Et Si La Société Faisait Obstacle à Elle Même ?

Entre des responsables politiques qui affichent leur recours à la sorcellerie et des personnalités du showbiz ou de grands sportifs qui déclarent urbi et orbi à qui veut les entendre que c’est une réalité normale, elles ont malheureusement de beaux jours devant les pratiques occultes au sénégal. Jamais ne se produit un évènement quelconque sans qu’une raison mystique ne soit convoquée: la faillite d’une entreprise, la perte d’un emploi, une défaite de l’équipe nationale, un parent malade ou une foulure au pied a toujours une origine mystique. Une explication logique et rationnelle des événements est toujours soit trop simpliste, soit naïve au regard de la réalité sociale et des mentalités.

Une soumission à la sorcellerie

Mise à part la différence sémantique entre terrorisme et sorcellerie, il n’est pas irrationnel de s’interroger sur la distinction réelle entre ces deux crimes. Cela peut paraître cruel de le dire, mais le terroriste parce qu’il fait usage de méthodes expéditives et pas moins condamnables, on en disconvient pas, est plus “bienveillant” dans l’exécution de son crime. Au regard des pratiques du sorcier semble se dégager en effet une exaltation infernale d’un pouvoir qui installe chez la victime la souffrance et le tourment dans la durée comme pour mieux s’en prévaloir. Le premier se munit d’armes automatiques, d’armes blanches et d’explosifs, le second fait couler le sang d’un animal capturé sur votre photo, observe l’apparition d’une étoile précise, puis se met à l’invoquer en récitant une formule de sorcellerie.
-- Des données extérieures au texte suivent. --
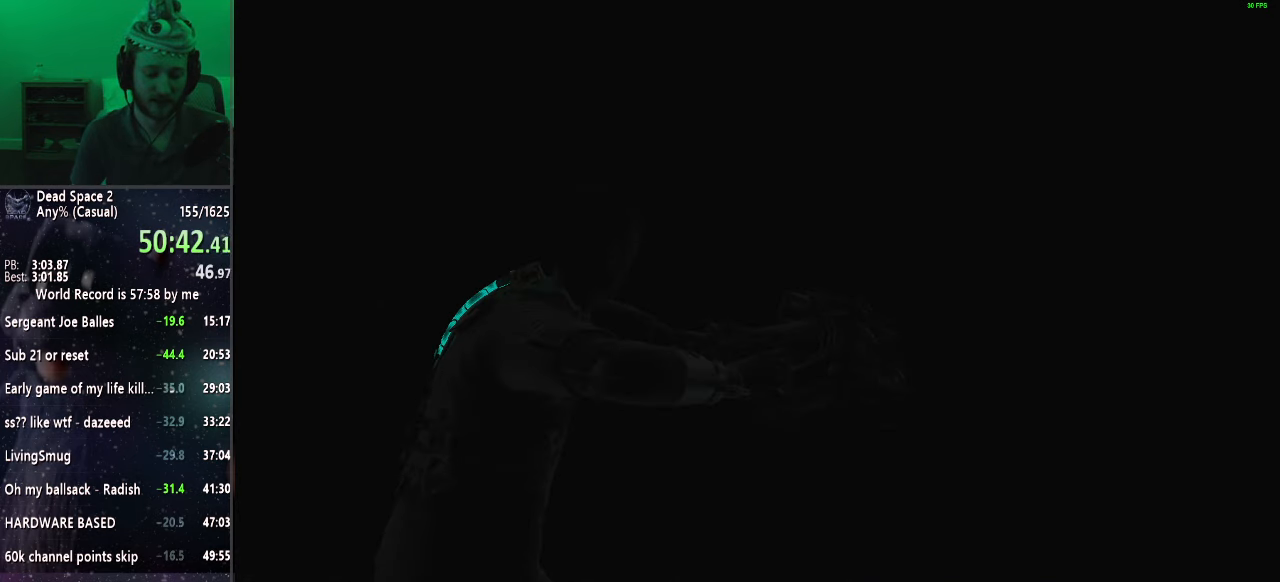
{"keys": [], "mouse": ["left"], "events": [[100, "mouse_left", "up"], [150, "mouse_left", "down"], [250, "mouse_left", "up"], [300, "mouse_left", "down"], [400, "mouse_left", "up"], [450, "mouse_left", "down"]]}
Ainsi la sorcellerie obtenue ne peut être défaite que si l’étoile observée apparaît une nouvelle fois lors du rituel contraire, sachant que certaines étoiles n’apparaissent qu’une seule fois par an. Dans certains cas l’on se sert d’un ou plusieurs effets personnels appartenant à la personne visée par le rituel de sorcellerie, il peut s’agir d’un vêtement (une chemise, un sous-vêtement, un mouchoir…) ou d’un objet personnel (une bague, une montre, un collier…), le sorcier récite alors une incantation demandant une certaine modification de cet effet (modification de couleur, de forme, d’odeur…) et si cette modification a lieu dans la semaine suivant le rituel, alors l’objectif sera atteint. Au final ces deux malheurs produisent le même résultat en terme de désastre: des victimes déchirées, malades, frappées de désespoir et d’amertume, et écrouées par la douleur.

Pour autant au Sénégal la sorcellerie, qui rappelons le, est un travers qui dénature affreusement l’espace socio-politique ne fait pas encore l’objet de colloques ou de grandes conférences en vue de la prise en charge de cette question. Elle n’a pas encore suscité de front patriotique contre sa prolifération ni n’a provoqué d’initiatives concrètes de la part des autorités étatiques pour la circonscription de ce mal à défaut de pouvoir l’éradiquer de la société.

Peut-être n’en est-on pas arrivé au stade critique pour cette société d’un vice profond dont les racines auraient incessamment besoin d’être extirpées au risque de porter préjudice à son épanouissement ! La réalité, malheureusement, réfute ce postulat.

Les pratiques mystiques traversent toutes les couches de la société. Du haut fonctionnaire au gorgorlu en passant par la jeune employée de bureau, le vigile à l’entrée d’un hôtel de luxe ou la vendeuse dans la rue, chacun à son petit talisman de la part de son vénérable charlatan. L’image fort contrastée d’amulettes et de gri-gri débordants d’un “Nietty-Abdou”, d’une “taille-basse”, d’un pantalon ou d’un vêtement à manches courtes, est une réalité intégrante de la vie quotidienne au Sénégal. Mais sous ces dehors d’une société africaine contemporaine en prise avec ses contradictions et ses paradoxes, se joue un drame existentiel presque affligeant.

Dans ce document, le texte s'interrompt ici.